◆ WORK INSTRUCTION ◆
Without further comment, state how many lines in the listing below contain the word "weak".
START TASK INPUT
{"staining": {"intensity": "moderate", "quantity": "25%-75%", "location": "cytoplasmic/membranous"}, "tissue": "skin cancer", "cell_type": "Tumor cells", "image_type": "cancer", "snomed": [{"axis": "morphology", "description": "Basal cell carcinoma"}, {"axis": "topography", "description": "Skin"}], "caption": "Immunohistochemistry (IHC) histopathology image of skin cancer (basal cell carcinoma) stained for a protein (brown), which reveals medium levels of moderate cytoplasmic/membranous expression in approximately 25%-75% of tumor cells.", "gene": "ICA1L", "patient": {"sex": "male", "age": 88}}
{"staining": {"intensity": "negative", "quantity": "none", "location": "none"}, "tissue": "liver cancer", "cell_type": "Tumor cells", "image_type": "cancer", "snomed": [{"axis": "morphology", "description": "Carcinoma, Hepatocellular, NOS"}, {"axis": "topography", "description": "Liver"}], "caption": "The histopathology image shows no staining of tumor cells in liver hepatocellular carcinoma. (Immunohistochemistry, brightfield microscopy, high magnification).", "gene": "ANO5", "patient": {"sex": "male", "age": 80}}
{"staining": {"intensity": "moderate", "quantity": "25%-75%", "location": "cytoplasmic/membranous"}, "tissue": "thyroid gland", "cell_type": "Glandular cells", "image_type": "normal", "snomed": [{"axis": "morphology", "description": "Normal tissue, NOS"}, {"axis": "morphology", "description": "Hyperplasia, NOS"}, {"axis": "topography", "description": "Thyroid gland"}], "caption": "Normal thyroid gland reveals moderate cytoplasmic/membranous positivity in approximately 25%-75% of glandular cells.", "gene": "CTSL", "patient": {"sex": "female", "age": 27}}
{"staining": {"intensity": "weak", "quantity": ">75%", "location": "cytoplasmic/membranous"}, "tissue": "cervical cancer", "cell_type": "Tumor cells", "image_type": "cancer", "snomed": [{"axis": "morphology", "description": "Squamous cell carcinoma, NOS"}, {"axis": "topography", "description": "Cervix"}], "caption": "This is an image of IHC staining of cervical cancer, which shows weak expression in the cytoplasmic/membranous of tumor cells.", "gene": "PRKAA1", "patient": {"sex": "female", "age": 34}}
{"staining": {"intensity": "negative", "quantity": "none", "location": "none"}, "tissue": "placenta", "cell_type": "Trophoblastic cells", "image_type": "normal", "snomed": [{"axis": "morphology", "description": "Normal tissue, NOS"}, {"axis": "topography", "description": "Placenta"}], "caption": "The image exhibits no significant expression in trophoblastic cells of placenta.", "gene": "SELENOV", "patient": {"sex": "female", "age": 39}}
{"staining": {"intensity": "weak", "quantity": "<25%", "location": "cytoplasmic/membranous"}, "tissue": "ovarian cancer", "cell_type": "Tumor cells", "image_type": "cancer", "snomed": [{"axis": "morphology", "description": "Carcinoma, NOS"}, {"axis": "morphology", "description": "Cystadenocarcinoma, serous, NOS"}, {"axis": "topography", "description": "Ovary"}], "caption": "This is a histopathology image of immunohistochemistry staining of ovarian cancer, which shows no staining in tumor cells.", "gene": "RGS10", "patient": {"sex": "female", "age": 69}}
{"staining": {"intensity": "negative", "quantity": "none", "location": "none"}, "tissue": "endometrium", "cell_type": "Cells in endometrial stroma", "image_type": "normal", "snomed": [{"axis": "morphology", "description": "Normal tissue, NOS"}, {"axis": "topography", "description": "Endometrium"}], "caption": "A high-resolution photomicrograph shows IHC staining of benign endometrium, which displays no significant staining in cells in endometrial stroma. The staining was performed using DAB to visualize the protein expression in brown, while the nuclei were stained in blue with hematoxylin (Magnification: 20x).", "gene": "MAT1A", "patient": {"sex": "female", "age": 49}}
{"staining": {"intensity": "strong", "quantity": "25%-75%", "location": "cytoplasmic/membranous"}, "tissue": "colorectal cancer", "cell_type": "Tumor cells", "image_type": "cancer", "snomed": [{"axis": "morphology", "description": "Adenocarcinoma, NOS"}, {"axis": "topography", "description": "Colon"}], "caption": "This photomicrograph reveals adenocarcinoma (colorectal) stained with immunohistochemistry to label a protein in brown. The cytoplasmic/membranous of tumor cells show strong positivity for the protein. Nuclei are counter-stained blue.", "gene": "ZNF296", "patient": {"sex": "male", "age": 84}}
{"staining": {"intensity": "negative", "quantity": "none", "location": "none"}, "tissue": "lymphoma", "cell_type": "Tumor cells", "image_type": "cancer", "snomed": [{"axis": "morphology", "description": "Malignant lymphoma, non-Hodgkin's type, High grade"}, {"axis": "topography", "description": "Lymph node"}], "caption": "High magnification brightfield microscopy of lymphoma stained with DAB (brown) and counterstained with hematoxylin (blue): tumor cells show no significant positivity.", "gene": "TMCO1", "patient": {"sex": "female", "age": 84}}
END TASK INPUT
◆ WRITTEN SOLUTION ◆
2